The QUIC protocol itself isn't breaking anything ; some middlebox is breaking QUIC. It's likely collateral damage from honest attempts to mitigate bad stuff. Blocking QUIC at your home edge surely helps to some degree, but the upstream issue still remains. I recall reading a draft from the WG about having things open a parallel TCP connection in case UDP got horked for seamless fallback, but I don't remember if it ever moved past that, or if anyone actually implemented it. On Wed, Feb 19, 2020 at 11:33 PM Daniel Sterling <sterling.daniel@gmail.com> wrote:
On Wed, Feb 19, 2020 at 8:27 PM Masataka Ohta <mohta@necom830.hpcl.titech.ac.jp> wrote:
A problem of QUIC with NAT is that existing NAT can not detect graceful shutdown of QUIC and must depends on timeout.
So, port numbers may be used up before timeout.

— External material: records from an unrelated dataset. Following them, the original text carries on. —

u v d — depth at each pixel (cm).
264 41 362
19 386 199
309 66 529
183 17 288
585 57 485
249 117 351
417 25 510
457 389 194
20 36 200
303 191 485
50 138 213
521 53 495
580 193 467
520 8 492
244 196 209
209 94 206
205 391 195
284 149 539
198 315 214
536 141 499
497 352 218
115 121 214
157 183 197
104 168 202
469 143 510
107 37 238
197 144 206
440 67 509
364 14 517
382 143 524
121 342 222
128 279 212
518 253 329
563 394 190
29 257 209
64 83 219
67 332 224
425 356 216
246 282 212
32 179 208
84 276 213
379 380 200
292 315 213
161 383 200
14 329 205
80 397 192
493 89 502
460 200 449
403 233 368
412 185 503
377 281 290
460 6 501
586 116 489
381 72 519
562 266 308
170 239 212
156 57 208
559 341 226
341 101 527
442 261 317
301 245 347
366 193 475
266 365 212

Hmm, this is not what is happening.
I managed to (fairly easily!) reproduce the issue earlier tonight. I generated a fair bit of UDP traffic via xbox, a corporate VPN, and youtube over quic.
Sure enough, after about 45 minutes, the YouTube app on my iPad paused and then auto-reset the stream quality to "144p" resolution.

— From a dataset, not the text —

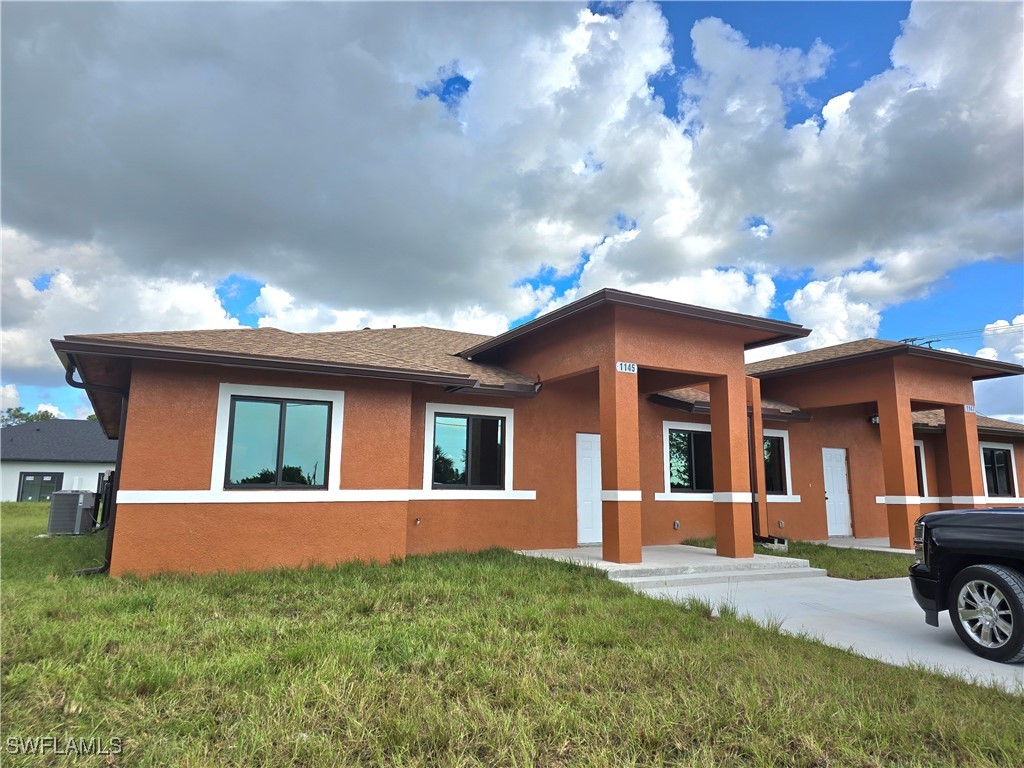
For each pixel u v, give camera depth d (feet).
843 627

I was able to set it back to 720p60, but that only lasted about 2 minutes before the stream stopped playing. I waited several minutes for it to resume; it did not. So, I then blocked UDP 443 on my router. The video then *immediately* resumed at 720p60.
I didn't run tcpdump but I did grab some screenshots of iftop. It looks like my iPad connected to AS15169 with a single UDP connection. I see one consistent source and dest IP / port combo for those 10s of minutes, up until UDP is blocked. Local port 58053, remote port 443 on the same IP for the whole time.
At first the connection averages around 2mbps; when the issue occurs, I see it has dropped to a rate of under 200kbps.
I've no idea what to make of that. Surely Google isn't throttling their traffic to me? If so why allow a fallback to TCP?
When I originally discovered this issue, I was of course not trying to do anything odd with my internet connection. And I didn't immediately know QUIC was the issue.
Only after it happened several times did I dig into the traffic and then block QUIC, and I was shocked to see that both resolve the issue and prevent its recurrence.
So again -- I hit this issue repeatedly without trying to --
And just now, I was able to reproduce it simply by generating a bit of UDP traffic on purpose!
I only wish I were insane; but from where I'm sitting, QUIC has broken my internet, and the resolution is blocking QUIC.